Variable temperature performance of a fully screen printed transistor switch

• Published in: Solid-state electronics Vol. 126; pp. 59 - 66
• Main Authors: Zambou, Serges, Magunje, Batsirai, Rhyme, Setshedi, Walton, Stanley D., Idowu, M. Florence, Unuigbe, David, Britton, David T., Härting, Margit
• Format: Journal Article
• Language: English
• Published: Elsevier Ltd 01.12.2016
• Subjects: Active silicon; Bias stressing; Charge activated energy; Current switches; Flexible substrate; Printed transistor; Reliability; Screen printing; Variable temperature; Screen printing; Active silicon; Bias stressing; Flexible substrate; Current switches; Printed transistor; Variable temperature; Reliability; Charge activated energy
• ISSN: 0038-1101; 1879-2405
• DOI: 10.1016/j.sse.2016.09.014

•Screen printed switches operating as transistor are presented.•We demonstrated that, milled silicon can be used as active material for low temperature and cryogenics environment switches.•Switches made from milled active silicon are reliable over a wide range of temperature (340–10)K.•The transistors produced with active milled silicon are reliable over constant bias stressing on its terminal.•Screen printing is a viable way to produce flexible devices for application in cryogenic electronics.

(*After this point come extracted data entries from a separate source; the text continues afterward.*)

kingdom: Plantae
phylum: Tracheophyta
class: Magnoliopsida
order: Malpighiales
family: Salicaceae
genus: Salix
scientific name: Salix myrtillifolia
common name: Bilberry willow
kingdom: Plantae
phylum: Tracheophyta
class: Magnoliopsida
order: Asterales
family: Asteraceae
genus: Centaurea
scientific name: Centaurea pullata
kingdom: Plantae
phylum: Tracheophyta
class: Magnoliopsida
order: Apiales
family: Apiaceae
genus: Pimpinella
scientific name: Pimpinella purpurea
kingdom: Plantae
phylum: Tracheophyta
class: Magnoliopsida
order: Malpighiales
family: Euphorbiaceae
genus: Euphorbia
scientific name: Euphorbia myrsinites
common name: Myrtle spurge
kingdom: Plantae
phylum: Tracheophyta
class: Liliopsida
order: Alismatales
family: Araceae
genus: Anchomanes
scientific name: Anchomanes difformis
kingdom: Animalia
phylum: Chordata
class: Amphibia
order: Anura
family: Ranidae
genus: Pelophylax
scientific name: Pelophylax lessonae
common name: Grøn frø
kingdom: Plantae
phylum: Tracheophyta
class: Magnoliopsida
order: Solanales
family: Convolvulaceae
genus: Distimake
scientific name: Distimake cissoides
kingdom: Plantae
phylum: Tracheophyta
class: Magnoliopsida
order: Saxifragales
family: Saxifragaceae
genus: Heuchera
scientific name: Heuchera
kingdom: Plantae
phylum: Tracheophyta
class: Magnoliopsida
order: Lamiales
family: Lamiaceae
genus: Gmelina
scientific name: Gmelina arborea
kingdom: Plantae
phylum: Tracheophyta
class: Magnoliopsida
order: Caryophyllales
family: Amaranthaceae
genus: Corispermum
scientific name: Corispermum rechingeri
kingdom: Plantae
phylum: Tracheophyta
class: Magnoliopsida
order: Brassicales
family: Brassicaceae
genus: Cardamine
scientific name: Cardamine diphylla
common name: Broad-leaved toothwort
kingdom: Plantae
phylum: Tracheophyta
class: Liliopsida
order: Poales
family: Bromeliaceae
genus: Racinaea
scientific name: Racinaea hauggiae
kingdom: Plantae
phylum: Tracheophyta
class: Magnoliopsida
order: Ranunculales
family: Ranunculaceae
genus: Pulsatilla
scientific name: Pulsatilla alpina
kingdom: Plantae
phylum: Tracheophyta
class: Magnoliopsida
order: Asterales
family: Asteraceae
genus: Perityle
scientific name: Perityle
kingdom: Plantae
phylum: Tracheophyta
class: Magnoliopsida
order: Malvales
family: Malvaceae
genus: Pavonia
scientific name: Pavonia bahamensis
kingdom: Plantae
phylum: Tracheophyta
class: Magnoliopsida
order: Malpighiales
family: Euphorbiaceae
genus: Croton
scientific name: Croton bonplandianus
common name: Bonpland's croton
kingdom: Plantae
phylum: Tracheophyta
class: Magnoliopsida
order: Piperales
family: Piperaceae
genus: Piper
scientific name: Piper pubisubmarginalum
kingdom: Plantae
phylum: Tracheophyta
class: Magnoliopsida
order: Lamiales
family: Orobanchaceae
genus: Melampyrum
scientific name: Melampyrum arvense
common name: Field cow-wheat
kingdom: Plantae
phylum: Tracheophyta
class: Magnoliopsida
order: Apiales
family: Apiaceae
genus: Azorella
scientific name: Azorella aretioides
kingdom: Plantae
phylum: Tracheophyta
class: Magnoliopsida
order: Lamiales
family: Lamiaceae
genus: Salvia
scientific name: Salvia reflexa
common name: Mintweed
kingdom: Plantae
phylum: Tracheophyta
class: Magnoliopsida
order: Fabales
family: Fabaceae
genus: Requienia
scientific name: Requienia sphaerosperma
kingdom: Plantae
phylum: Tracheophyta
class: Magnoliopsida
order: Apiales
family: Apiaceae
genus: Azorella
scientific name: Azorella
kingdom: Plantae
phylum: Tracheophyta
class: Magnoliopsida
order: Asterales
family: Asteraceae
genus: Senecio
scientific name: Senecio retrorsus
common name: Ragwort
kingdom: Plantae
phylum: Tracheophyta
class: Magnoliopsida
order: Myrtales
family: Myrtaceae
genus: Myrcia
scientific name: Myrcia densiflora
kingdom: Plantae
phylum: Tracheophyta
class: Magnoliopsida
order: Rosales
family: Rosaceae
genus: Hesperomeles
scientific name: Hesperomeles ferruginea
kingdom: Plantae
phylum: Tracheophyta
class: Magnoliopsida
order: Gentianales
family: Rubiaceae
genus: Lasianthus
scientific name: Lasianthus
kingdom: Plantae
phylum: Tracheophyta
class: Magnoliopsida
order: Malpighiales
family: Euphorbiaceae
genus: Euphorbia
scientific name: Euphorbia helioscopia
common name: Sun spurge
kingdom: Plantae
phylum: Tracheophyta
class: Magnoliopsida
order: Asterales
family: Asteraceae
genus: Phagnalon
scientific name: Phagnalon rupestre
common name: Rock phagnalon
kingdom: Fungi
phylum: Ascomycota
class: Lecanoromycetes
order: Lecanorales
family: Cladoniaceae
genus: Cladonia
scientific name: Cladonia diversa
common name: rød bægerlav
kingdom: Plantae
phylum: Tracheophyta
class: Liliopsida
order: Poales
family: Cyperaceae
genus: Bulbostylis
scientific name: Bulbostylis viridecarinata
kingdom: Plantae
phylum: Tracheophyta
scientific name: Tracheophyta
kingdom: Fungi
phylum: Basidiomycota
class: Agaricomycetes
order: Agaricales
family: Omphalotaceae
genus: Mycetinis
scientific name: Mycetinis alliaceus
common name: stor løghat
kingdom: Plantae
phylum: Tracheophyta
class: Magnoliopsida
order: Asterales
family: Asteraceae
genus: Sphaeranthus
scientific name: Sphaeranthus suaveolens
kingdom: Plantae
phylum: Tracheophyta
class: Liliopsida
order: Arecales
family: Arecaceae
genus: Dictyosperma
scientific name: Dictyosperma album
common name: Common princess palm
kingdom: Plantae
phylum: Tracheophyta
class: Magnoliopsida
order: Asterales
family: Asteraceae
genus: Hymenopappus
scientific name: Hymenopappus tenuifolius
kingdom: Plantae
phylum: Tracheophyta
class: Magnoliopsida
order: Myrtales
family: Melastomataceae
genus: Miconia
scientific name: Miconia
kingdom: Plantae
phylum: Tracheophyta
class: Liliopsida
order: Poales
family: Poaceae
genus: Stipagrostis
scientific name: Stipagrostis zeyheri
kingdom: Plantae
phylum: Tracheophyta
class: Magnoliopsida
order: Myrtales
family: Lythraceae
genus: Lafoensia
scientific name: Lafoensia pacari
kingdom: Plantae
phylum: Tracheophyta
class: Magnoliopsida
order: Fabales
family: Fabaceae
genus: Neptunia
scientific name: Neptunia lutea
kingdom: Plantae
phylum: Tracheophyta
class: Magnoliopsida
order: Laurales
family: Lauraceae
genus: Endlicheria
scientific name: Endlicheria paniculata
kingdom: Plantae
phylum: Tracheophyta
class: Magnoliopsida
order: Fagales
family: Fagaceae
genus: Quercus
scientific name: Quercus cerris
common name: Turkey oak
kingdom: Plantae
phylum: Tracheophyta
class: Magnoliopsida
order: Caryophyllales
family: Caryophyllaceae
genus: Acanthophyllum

This article reports on the variable temperature performance of a flexible printed transistor which works as a current driven switch. In this work, electronic ink is formulated from nanostructured silicon produced by milling polycrystalline silicon. The study of the silicon active layer shows that its conductivity is based on thermal activation of carriers, and could be used as active layers in active devices. We further report on the transistors switching operation and their electrical performance under variable temperature. The reliability of the transistors at constant current bias was also investigated. Analysis of the electrical transfer characteristics from 340 to 10K showed that the printed devices’ current ON/OFF ratio increases as temperature decreases making it a better switch at lower temperatures. A constant current bias on a terminal for up to six hours shows extraordinary stability in electrical performance of the device.